= Remote Bar Coding System =

Method of sorting mail

Remote Bar Coding System (RBCS), also called Remote Video Encoding (RVE) is a method used by the United States Postal Service during mail sorting to encode the address of letter-sized mailpieces that are not decipherable by a Multiline Optical Character Reader (MLOCR). When an MLOCR does not recognize a valid address on a letter (usually due to hand-written addressing), it sends an image of the mailpiece to a central RBCS (RVE) site where more sophisticated optical character recognition software is able to interpret many hand-written addresses using neural net and fuzzy logic algorithms. If this does not succeed, human operators visually examine the image and enter the address. In both cases, the data is sent back to the originating mail facility where mailpieces are then automatically matched back up with data through the use of a unique fluorescent barcode printed on the back during initial MLOCR attempt and receive a POSTNET barcode representing the full address.
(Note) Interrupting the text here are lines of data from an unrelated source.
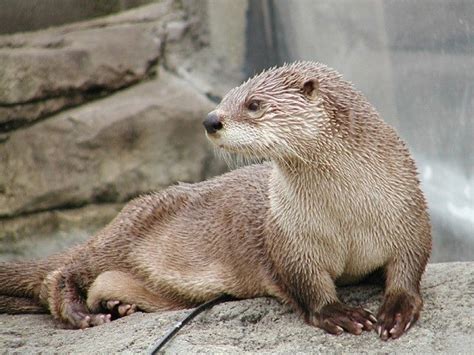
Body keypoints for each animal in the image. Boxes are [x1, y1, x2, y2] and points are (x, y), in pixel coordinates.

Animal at [0, 62, 430, 340]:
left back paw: (119, 308)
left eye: (254, 104)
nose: (211, 119)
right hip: (119, 237)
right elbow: (305, 283)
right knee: (60, 273)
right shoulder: (289, 237)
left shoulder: (409, 213)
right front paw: (339, 314)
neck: (347, 213)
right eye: (223, 99)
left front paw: (396, 311)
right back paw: (82, 315)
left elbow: (410, 267)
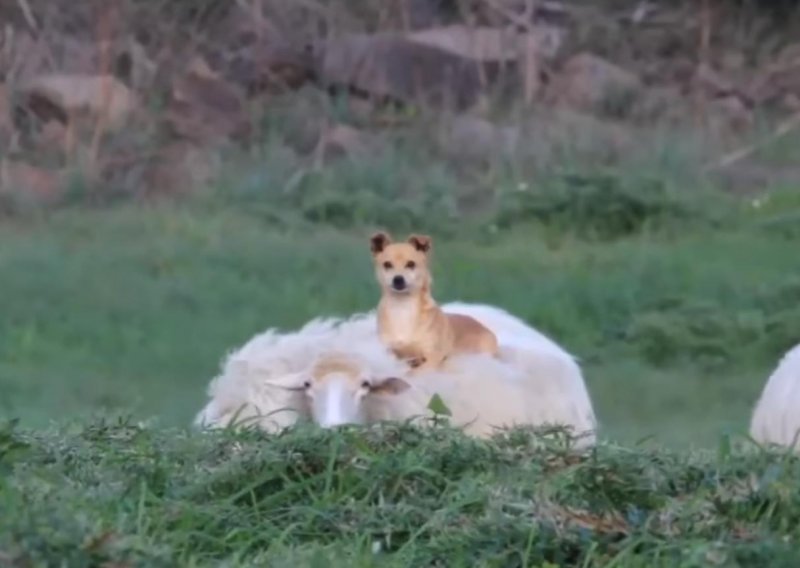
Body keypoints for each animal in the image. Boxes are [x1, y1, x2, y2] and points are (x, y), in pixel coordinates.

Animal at [370, 232, 500, 372]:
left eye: (411, 264)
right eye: (387, 265)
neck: (402, 306)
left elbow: (413, 373)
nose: (398, 279)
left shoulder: (432, 358)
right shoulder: (389, 352)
The Remote Bar Coding System consists of hundreds of MLOCR machines, which capture an image of mailpieces throughout the USPS network, the communications hardware and software that transmit this data to the remote site, the specialized hardware and software that initially attempt to interpret the image, and the terminals and human operators that encode the most difficult images.

The system has been in use since 1992. Its algorithms are continually improved by incorporating the results of human operators. Furthermore, successive generations of MLOCR hardware and software would incorporate some of the advances made in computer-based Remote Encoding, in order to minimize the number of mailpieces that need to go through this extra step.